O governo lançou um plano de abastecimento alimentar, com várias ações emergenciais. Já circulam vídeos na internet dizendo que serão autorizadas as vendas de produtos com data de validade vencida, que haverá congelamento de preços. Enfim, uma guerra de narrativas que deve escalar até outubro do ano que vem. Seguiremos lançando luz sobre as causas do aumento dos preços dos alimentos, buscando a construção de políticas públicas e iniciativas para a segurança alimentar e nutricional de forma ampla.

Para reflexão, segue uma lista de ações que já dominamos e que podem ser aprimoradas com as tecnologias de comunicação e gestão hoje disponíveis.

Para o curto prazo:
a) fortalecer a política de garantia de preços mínimos e recompor os estoques públicos dos produtos da cesta básica, como o arroz e o feijão;
b) articular com a indústria de alimentos e com a rede varejista acordos temporários para minimizar impactos de fatores externos e climáticos sobre o preço dos alimentos;
c) apoiar a expansão de infraestruturas físicas de apoio à comercialização, como as feiras livres, feiras agroecológicas, sacolões, cantinas comunitárias e outras mencionadas no Plano Nacional de Abastecimento Alimentar “Alimento no Prato”.

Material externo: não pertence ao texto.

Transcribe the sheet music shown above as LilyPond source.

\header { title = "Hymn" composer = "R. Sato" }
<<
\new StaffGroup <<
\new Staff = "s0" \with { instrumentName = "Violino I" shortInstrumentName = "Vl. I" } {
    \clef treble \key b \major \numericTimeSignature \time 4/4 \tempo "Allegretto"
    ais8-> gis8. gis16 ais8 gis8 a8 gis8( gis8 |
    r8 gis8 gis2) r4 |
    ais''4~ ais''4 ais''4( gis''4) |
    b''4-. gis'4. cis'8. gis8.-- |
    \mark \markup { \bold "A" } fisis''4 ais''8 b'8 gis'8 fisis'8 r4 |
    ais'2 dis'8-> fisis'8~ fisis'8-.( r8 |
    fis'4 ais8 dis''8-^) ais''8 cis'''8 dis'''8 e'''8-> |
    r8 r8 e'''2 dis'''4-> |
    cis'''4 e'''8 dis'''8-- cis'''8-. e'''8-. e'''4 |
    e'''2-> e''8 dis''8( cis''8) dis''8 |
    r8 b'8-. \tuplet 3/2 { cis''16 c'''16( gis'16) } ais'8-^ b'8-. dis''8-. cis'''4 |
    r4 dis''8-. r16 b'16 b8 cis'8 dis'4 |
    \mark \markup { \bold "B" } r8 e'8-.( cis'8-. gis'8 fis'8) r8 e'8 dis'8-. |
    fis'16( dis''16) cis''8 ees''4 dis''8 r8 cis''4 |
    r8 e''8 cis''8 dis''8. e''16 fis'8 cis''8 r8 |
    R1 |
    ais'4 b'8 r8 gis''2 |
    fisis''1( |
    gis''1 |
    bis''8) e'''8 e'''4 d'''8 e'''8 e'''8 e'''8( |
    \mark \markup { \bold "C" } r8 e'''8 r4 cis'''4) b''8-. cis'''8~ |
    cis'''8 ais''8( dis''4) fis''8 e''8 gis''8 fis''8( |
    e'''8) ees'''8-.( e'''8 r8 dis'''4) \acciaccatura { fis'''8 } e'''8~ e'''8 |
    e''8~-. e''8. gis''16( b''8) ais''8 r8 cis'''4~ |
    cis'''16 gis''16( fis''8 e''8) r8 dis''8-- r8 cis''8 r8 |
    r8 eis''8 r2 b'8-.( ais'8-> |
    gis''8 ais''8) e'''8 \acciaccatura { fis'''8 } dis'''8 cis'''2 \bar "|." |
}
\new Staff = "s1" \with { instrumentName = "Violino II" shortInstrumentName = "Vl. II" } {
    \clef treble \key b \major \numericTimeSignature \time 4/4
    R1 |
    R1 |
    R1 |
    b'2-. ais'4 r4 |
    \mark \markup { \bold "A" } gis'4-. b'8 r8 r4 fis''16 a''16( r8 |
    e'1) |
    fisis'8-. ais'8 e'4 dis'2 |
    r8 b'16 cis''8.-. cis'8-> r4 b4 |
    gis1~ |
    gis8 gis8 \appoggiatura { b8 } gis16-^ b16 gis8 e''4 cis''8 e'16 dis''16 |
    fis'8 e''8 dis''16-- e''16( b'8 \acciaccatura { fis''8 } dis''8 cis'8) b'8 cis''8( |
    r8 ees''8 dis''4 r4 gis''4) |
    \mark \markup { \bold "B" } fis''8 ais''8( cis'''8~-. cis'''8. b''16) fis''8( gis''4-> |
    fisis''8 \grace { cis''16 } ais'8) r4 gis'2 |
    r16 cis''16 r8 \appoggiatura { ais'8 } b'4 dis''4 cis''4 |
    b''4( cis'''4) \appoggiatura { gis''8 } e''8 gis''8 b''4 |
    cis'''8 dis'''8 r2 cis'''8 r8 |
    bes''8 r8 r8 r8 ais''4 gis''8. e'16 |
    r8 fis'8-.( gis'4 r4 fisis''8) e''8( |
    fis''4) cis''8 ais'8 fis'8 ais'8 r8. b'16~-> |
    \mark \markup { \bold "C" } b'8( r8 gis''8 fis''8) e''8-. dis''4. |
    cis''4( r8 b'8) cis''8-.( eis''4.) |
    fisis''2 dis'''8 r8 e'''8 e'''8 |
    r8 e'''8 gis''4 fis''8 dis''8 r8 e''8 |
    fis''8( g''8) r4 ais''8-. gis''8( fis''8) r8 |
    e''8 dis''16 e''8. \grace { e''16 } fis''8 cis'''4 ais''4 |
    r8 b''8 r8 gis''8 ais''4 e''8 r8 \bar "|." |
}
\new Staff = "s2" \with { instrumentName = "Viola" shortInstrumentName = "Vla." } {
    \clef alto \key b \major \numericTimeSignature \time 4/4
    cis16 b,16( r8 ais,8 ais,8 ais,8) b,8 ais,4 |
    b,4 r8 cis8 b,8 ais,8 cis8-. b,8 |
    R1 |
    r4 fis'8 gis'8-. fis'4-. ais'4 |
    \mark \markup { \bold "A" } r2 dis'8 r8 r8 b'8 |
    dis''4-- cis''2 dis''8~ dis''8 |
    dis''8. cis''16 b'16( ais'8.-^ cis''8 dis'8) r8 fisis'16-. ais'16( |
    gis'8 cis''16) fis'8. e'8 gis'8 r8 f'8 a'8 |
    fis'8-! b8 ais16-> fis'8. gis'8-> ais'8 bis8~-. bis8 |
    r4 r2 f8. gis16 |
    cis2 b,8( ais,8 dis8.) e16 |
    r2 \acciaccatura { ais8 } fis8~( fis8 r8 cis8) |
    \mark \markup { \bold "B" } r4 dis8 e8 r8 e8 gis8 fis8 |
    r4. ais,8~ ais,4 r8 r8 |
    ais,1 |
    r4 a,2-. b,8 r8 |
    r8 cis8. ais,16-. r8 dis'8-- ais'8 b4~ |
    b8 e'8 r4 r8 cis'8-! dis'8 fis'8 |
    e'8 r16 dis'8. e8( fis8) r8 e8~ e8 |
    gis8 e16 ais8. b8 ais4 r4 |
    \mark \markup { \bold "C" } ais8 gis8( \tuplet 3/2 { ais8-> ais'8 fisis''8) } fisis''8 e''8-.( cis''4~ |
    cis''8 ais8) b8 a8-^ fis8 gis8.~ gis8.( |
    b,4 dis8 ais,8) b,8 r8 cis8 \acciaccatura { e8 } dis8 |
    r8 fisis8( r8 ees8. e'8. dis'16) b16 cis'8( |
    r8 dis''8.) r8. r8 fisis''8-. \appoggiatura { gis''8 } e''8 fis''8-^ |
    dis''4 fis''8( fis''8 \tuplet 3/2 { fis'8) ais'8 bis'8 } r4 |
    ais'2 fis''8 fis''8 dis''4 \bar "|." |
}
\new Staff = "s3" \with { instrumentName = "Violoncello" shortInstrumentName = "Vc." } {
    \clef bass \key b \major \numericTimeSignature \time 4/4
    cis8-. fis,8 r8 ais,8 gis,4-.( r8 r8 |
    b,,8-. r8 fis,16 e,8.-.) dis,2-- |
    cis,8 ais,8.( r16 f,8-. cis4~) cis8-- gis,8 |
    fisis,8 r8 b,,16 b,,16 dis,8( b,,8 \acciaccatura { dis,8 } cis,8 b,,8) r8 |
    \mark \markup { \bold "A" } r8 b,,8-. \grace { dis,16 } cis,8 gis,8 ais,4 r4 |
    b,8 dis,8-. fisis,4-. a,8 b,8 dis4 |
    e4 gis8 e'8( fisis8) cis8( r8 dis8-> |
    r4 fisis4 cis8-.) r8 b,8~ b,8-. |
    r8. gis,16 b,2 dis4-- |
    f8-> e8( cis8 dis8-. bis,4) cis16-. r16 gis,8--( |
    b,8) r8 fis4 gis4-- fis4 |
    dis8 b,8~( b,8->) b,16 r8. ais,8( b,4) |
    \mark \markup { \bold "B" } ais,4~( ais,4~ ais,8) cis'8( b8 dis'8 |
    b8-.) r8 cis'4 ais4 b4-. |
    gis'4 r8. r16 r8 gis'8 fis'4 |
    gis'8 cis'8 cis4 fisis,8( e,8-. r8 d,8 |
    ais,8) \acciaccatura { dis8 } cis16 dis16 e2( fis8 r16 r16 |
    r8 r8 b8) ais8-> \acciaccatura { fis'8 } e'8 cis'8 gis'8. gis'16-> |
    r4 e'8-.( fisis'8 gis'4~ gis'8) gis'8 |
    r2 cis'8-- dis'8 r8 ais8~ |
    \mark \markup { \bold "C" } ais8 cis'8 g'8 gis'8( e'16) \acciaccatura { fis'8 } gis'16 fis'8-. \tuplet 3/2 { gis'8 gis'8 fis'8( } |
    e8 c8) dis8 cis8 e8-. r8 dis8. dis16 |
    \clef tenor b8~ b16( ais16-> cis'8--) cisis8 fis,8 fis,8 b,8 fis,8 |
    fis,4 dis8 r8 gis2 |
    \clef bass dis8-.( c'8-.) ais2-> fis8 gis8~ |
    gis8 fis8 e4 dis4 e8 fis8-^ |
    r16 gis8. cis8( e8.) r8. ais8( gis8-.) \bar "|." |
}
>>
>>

Para o médio e longo prazos:
a) fomentar cadeias curtas de abastecimento, melhorando a interação entre produtores e consumidores com plataformas digitais de comercialização de alimentos;
b) construir uma estratégia para ampliar a oferta de insumos nacionais, em especial fertilizantes e bioinsumos;
c) aprimorar as políticas públicas para a convivência com a seca, como a construção de cisternas;
d) flexibilizar os mecanismos do Programa de Amparo ao Trabalhador (PAT) para o Vale-Alimentação.